**Dataset records:**
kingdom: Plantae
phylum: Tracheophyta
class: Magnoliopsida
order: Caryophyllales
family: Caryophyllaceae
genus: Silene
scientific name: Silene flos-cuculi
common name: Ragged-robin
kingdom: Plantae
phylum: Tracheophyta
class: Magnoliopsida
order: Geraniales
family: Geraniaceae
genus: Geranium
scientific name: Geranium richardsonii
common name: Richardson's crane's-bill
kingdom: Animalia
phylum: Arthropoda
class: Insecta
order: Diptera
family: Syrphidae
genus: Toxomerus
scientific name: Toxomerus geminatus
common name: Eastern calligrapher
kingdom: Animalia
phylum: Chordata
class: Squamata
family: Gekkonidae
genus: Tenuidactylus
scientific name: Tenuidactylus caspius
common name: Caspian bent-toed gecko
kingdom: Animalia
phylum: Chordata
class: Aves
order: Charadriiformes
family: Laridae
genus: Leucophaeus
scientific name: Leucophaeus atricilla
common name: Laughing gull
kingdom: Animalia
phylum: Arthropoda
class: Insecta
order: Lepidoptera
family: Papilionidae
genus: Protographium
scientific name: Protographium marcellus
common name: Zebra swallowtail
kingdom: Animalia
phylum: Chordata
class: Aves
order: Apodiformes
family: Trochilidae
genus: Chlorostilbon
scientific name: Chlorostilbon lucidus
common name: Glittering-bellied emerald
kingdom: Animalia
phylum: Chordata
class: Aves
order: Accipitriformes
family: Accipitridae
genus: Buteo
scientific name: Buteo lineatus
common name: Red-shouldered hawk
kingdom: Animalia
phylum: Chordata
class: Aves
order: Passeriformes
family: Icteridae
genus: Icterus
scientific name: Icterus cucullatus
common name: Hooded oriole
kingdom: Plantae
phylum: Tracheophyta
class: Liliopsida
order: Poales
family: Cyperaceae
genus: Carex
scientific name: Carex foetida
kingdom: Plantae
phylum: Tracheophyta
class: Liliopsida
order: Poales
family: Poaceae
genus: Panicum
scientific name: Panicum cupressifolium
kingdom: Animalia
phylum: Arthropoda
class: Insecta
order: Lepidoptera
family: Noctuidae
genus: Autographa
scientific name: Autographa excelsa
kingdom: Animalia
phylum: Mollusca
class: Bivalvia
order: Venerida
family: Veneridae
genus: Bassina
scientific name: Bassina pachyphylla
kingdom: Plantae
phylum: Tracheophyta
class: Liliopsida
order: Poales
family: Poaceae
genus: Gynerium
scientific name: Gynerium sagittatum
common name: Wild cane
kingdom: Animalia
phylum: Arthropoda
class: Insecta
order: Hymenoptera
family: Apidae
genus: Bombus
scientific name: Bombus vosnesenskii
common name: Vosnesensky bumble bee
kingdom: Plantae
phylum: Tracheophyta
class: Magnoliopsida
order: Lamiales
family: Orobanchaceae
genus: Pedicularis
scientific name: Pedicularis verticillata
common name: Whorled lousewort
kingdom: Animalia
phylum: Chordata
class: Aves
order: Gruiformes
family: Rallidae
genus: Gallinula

**What you are asked to do:** Lay out every line of the material as a JSON list of strings, with one string per line and blank lines omitted.

**Solution to the problem:**
[
  "kingdom: Plantae",
  "phylum: Tracheophyta",
  "class: Magnoliopsida",
  "order: Caryophyllales",
  "family: Caryophyllaceae",
  "genus: Silene",
  "scientific name: Silene flos-cuculi",
  "common name: Ragged-robin",
  "kingdom: Plantae",
  "phylum: Tracheophyta",
  "class: Magnoliopsida",
  "order: Geraniales",
  "family: Geraniaceae",
  "genus: Geranium",
  "scientific name: Geranium richardsonii",
  "common name: Richardson's crane's-bill",
  "kingdom: Animalia",
  "phylum: Arthropoda",
  "class: Insecta",
  "order: Diptera",
  "family: Syrphidae",
  "genus: Toxomerus",
  "scientific name: Toxomerus geminatus",
  "common name: Eastern calligrapher",
  "kingdom: Animalia",
  "phylum: Chordata",
  "class: Squamata",
  "family: Gekkonidae",
  "genus: Tenuidactylus",
  "scientific name: Tenuidactylus caspius",
  "common name: Caspian bent-toed gecko",
  "kingdom: Animalia",
  "phylum: Chordata",
  "class: Aves",
  "order: Charadriiformes",
  "family: Laridae",
  "genus: Leucophaeus",
  "scientific name: Leucophaeus atricilla",
  "common name: Laughing gull",
  "kingdom: Animalia",
  "phylum: Arthropoda",
  "class: Insecta",
  "order: Lepidoptera",
  "family: Papilionidae",
  "genus: Protographium",
  "scientific name: Protographium marcellus",
  "common name: Zebra swallowtail",
  "kingdom: Animalia",
  "phylum: Chordata",
  "class: Aves",
  "order: Apodiformes",
  "family: Trochilidae",
  "genus: Chlorostilbon",
  "scientific name: Chlorostilbon lucidus",
  "common name: Glittering-bellied emerald",
  "kingdom: Animalia",
  "phylum: Chordata",
  "class: Aves",
  "order: Accipitriformes",
  "family: Accipitridae",
  "genus: Buteo",
  "scientific name: Buteo lineatus",
  "common name: Red-shouldered hawk",
  "kingdom: Animalia",
  "phylum: Chordata",
  "class: Aves",
  "order: Passeriformes",
  "family: Icteridae",
  "genus: Icterus",
  "scientific name: Icterus cucullatus",
  "common name: Hooded oriole",
  "kingdom: Plantae",
  "phylum: Tracheophyta",
  "class: Liliopsida",
  "order: Poales",
  "family: Cyperaceae",
  "genus: Carex",
  "scientific name: Carex foetida",
  "kingdom: Plantae",
  "phylum: Tracheophyta",
  "class: Liliopsida",
  "order: Poales",
  "family: Poaceae",
  "genus: Panicum",
  "scientific name: Panicum cupressifolium",
  "kingdom: Animalia",
  "phylum: Arthropoda",
  "class: Insecta",
  "order: Lepidoptera",
  "family: Noctuidae",
  "genus: Autographa",
  "scientific name: Autographa excelsa",
  "kingdom: Animalia",
  "phylum: Mollusca",
  "class: Bivalvia",
  "order: Venerida",
  "family: Veneridae",
  "genus: Bassina",
  "scientific name: Bassina pachyphylla",
  "kingdom: Plantae",
  "phylum: Tracheophyta",
  "class: Liliopsida",
  "order: Poales",
  "family: Poaceae",
  "genus: Gynerium",
  "scientific name: Gynerium sagittatum",
  "common name: Wild cane",
  "kingdom: Animalia",
  "phylum: Arthropoda",
  "class: Insecta",
  "order: Hymenoptera",
  "family: Apidae",
  "genus: Bombus",
  "scientific name: Bombus vosnesenskii",
  "common name: Vosnesensky bumble bee",
  "kingdom: Plantae",
  "phylum: Tracheophyta",
  "class: Magnoliopsida",
  "order: Lamiales",
  "family: Orobanchaceae",
  "genus: Pedicularis",
  "scientific name: Pedicularis verticillata",
  "common name: Whorled lousewort",
  "kingdom: Animalia",
  "phylum: Chordata",
  "class: Aves",
  "order: Gruiformes",
  "family: Rallidae",
  "genus: Gallinula"
]